SUPPLIED DATA:

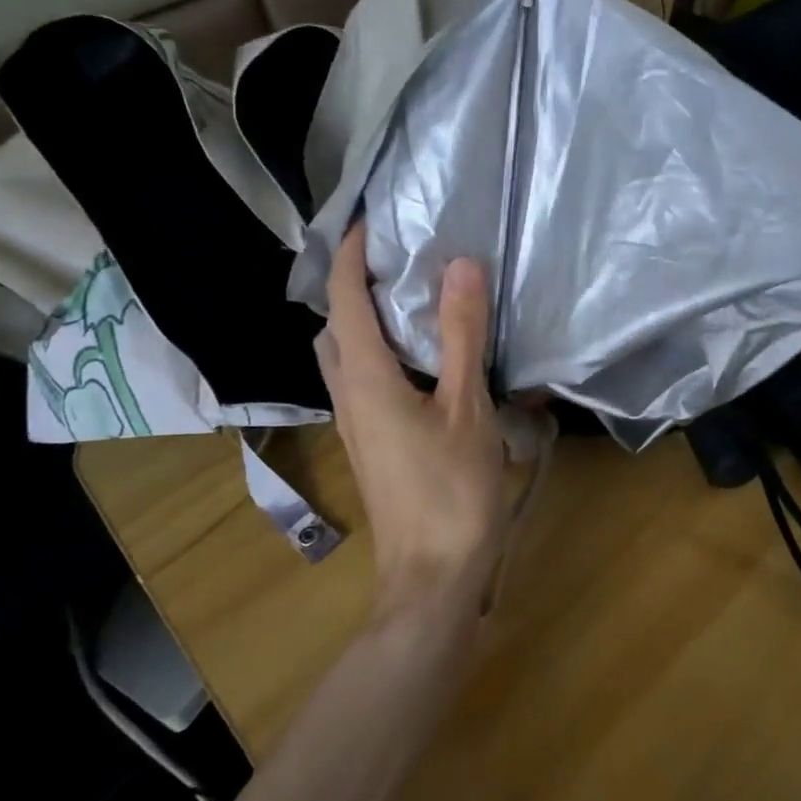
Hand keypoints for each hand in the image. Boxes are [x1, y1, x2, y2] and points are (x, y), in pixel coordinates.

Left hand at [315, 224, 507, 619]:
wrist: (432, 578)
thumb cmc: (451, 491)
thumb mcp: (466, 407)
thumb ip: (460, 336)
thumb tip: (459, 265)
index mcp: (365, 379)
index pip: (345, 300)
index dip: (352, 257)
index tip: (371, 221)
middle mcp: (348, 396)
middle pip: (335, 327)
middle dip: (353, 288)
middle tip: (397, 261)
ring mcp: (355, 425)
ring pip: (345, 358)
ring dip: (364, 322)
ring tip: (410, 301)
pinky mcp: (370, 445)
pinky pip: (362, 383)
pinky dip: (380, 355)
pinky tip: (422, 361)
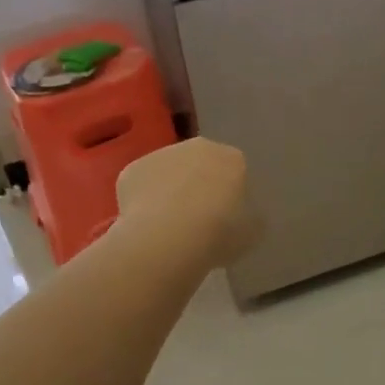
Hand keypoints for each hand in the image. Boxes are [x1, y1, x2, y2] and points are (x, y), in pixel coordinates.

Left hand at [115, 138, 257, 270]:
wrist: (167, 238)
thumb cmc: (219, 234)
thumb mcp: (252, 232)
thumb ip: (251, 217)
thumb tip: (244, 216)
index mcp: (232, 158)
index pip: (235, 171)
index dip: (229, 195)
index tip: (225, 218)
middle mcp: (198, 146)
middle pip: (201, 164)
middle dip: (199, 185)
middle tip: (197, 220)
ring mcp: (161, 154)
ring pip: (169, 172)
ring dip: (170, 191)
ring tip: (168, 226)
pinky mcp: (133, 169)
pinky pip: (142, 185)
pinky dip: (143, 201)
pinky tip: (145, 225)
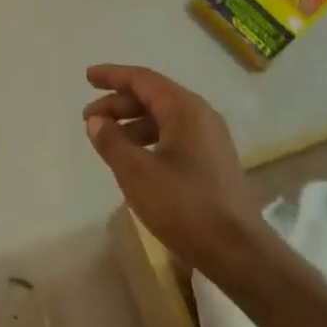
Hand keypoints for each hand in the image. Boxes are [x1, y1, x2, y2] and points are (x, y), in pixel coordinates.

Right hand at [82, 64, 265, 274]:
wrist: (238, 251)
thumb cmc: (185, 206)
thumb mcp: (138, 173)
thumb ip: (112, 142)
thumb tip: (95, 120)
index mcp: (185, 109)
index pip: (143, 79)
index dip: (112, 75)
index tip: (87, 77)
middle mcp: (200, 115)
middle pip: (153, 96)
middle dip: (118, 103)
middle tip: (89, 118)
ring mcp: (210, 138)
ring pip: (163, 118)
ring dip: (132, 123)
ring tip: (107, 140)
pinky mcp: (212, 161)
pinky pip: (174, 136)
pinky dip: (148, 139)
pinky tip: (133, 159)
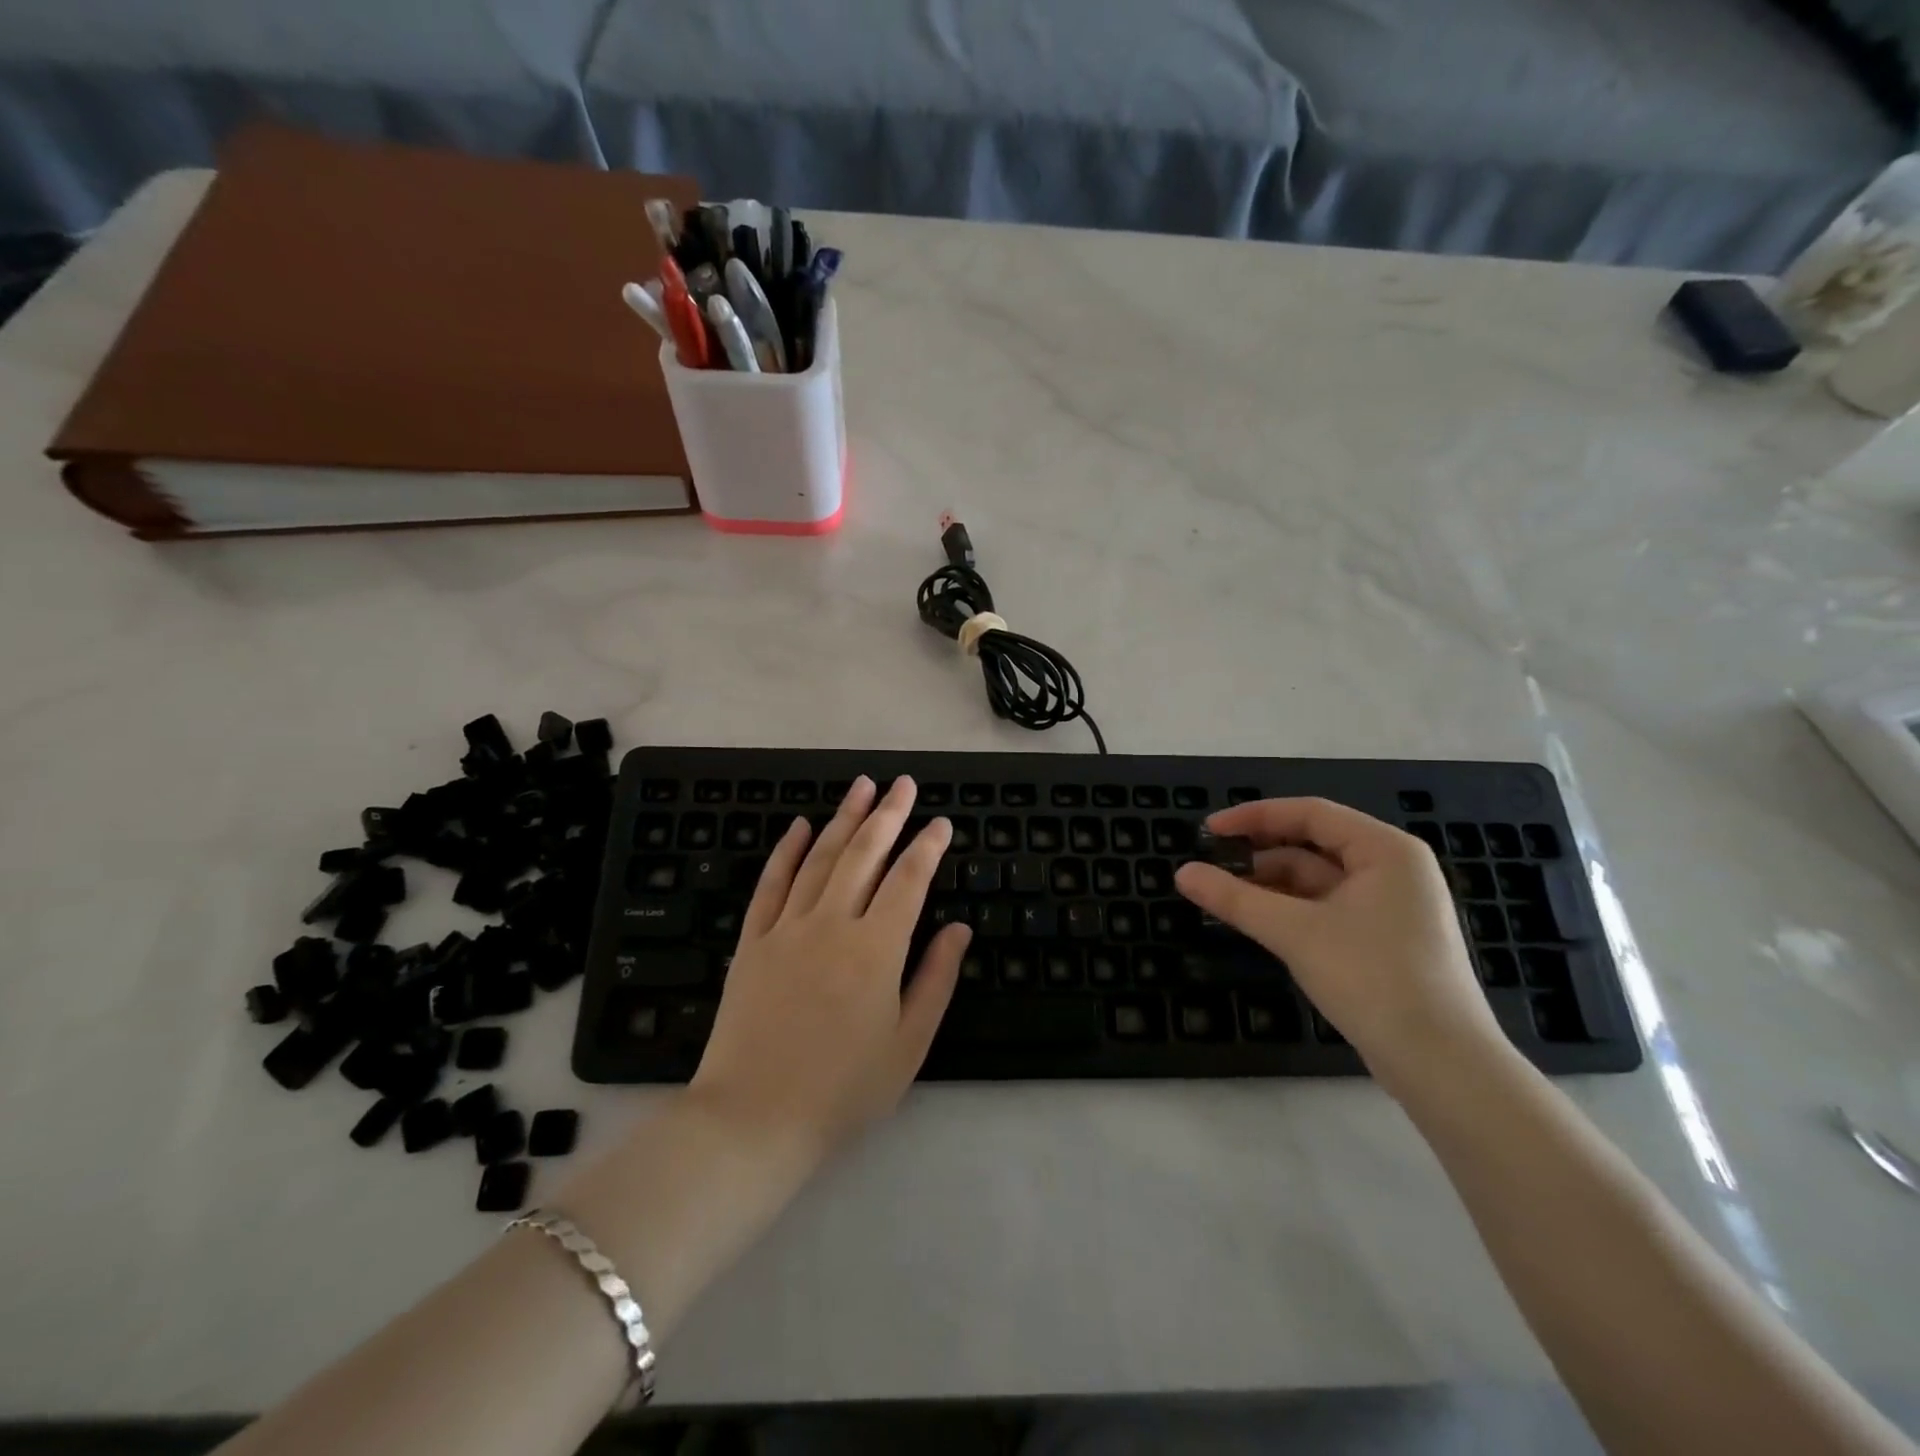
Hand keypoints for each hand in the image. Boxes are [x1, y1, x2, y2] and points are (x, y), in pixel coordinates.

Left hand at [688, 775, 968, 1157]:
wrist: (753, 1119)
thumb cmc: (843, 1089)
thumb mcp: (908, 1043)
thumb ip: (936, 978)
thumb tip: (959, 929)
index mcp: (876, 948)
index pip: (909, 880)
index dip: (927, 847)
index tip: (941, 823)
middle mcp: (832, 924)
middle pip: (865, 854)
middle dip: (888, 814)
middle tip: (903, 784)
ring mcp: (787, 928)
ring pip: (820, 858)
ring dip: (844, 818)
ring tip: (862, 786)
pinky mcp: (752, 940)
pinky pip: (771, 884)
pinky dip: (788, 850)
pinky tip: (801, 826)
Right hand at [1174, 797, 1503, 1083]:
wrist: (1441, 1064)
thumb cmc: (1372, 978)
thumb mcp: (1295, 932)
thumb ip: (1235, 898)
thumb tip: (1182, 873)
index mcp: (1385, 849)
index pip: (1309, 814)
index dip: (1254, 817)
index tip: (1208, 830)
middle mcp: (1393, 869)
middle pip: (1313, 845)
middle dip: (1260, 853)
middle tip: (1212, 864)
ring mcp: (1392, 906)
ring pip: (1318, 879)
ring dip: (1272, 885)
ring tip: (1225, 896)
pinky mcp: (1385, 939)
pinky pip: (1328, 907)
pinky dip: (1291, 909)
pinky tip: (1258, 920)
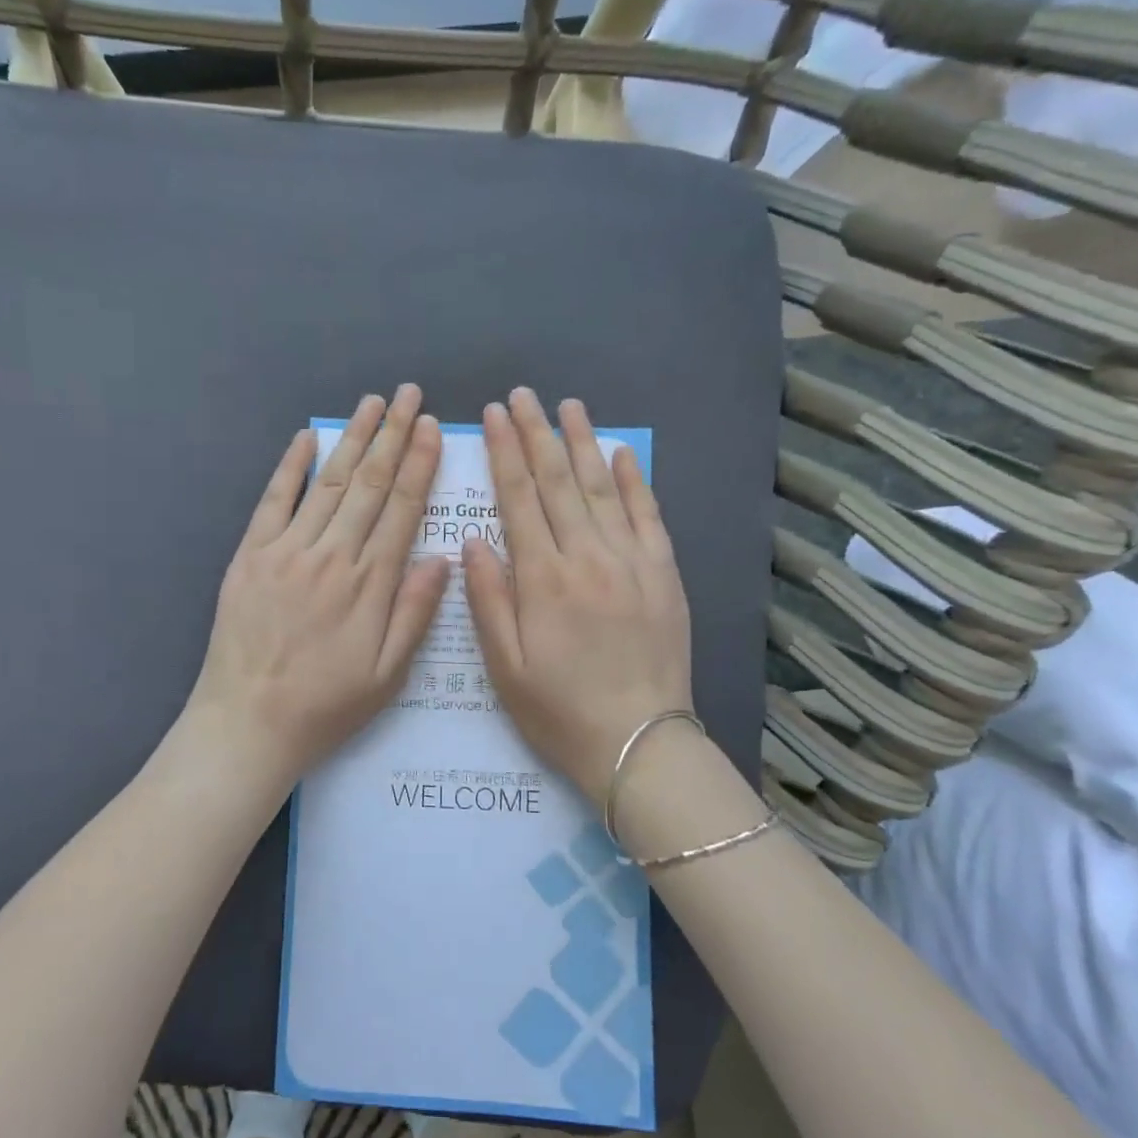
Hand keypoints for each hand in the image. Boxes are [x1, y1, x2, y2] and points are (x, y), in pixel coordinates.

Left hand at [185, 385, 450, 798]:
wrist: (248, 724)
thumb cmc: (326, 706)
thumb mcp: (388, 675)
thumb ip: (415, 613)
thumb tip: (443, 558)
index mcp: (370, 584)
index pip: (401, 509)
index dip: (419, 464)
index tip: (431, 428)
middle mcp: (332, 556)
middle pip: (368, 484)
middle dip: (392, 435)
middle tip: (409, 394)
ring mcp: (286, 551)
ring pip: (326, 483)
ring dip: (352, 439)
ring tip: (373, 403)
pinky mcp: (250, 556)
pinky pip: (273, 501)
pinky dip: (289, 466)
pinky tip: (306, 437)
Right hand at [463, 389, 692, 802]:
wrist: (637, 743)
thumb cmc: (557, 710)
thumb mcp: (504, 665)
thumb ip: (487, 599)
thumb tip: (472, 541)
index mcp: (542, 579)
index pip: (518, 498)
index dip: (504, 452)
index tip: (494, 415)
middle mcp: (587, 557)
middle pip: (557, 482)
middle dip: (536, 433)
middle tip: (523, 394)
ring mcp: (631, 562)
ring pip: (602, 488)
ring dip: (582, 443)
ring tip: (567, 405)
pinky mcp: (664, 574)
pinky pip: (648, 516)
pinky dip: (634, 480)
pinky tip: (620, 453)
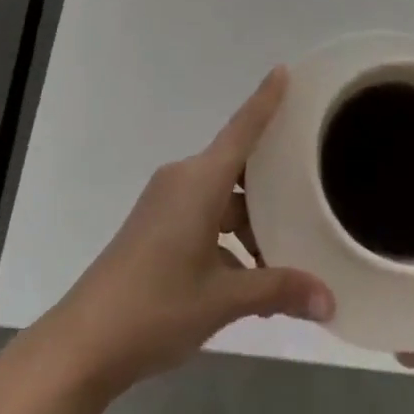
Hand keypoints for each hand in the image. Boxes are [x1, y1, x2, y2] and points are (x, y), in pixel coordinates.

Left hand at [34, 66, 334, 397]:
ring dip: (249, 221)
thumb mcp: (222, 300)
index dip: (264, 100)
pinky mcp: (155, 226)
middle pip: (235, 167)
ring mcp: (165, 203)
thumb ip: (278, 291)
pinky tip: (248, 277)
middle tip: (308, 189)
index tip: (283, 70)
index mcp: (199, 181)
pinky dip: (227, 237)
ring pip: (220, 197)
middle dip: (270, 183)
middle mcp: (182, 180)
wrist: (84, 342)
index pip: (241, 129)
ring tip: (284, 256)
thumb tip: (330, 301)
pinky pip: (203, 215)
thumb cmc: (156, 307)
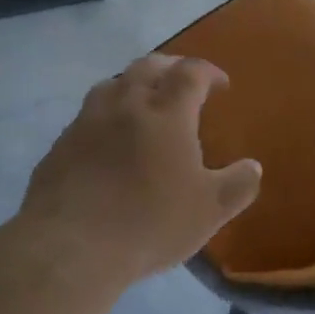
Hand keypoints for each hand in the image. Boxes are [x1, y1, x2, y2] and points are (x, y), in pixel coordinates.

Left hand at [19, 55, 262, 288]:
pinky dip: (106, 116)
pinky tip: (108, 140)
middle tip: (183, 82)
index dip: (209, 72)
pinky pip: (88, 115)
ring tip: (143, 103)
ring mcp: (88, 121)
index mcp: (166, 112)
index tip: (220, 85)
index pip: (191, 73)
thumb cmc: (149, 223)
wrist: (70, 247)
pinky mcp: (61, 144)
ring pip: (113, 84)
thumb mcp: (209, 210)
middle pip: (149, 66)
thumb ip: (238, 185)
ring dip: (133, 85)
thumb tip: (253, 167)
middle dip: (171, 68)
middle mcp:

HOW TO COMPLETE THIS TASK:
For the string "Left", filter the data and copy out each line where it occurs.

TASK OUTPUT:
Left hand at [315, 224, 507, 619]:
Left hand at [115, 138, 257, 270]:
Left hand at [688, 775, 968, 1157]:
Left hand at [185, 385, 450, 798]:
Left hand at [34, 66, 334, 397]:
Left hand at [19, 55, 262, 288]:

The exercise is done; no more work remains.